### Document text:
Blog401
Daily Notes on Poetry & Related Matters


8 March 2005: I consider Robert Hass an enemy of poetry because he had good opportunities to publicize burstnorm poetry while he was U.S. Poet Laureate, but ignored it. I also don't think highly of his poetry, although I can't say I've read enough of it to responsibly criticize it. Nevertheless, I have to say--much as it bothers me--that I find it hard to imagine that his book, The Essential Haiku, Versions of Basho, Buson & Issa, can be bettered. It contains translations of about a hundred haiku by each of the three haiku greats, almost all of them by Hass. Just about all of them seem of the highest order--and better-translated than I've seen the same ones translated elsewhere (into words alone, at any rate).

### Tasks and exercises:
**1)** Please decide whether each statement below agrees with the blog entry above, answering yes or no and quoting the words from the entry that settle it.
(a) The writer has read enough of Hass's poetry to criticize it responsibly.
(b) The Essential Haiku holds translations of about a hundred haiku by each of its three poets.
(c) Hass publicized burstnorm poetry while he was U.S. Poet Laureate.
**2)** Answer these questions from the blog entry above.
(a) What date opens the entry?
(b) What office did Hass hold?
(c) Whose haiku does the book The Essential Haiku present?

### Extracted material:
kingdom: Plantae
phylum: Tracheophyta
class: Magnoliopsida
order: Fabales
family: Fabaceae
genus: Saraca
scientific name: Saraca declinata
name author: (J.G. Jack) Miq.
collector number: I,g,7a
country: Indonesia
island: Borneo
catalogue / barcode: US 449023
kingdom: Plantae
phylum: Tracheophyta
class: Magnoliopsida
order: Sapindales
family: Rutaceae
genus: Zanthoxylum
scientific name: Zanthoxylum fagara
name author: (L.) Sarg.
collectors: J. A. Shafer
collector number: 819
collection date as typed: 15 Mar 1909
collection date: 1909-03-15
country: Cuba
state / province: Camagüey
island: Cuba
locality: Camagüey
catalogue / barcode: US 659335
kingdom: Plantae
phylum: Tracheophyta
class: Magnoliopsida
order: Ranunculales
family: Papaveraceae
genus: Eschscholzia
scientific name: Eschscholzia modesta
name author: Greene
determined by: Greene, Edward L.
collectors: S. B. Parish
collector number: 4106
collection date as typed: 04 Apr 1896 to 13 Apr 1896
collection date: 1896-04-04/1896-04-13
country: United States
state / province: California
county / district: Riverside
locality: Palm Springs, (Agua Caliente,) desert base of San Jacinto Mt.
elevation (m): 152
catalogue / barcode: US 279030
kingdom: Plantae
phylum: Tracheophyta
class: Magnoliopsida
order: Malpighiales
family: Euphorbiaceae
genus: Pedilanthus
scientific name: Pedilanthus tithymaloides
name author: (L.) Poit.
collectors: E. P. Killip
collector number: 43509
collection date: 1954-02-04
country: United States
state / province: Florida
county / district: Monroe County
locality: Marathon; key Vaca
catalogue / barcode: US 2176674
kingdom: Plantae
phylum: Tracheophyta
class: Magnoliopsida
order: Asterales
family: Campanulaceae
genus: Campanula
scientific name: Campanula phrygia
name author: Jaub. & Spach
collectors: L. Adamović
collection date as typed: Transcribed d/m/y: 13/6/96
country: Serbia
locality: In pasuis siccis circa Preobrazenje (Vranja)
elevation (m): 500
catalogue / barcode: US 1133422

### Answer set:
**1)**
(a) No: "although I can't say I've read enough of it to responsibly criticize it"
(b) Yes: "It contains translations of about a hundred haiku by each of the three haiku greats"
(c) No: "he had good opportunities to publicize burstnorm poetry while he was U.S. Poet Laureate, but ignored it"

**2)**
(a) 8 March 2005
(b) U.S. Poet Laureate
(c) Basho, Buson & Issa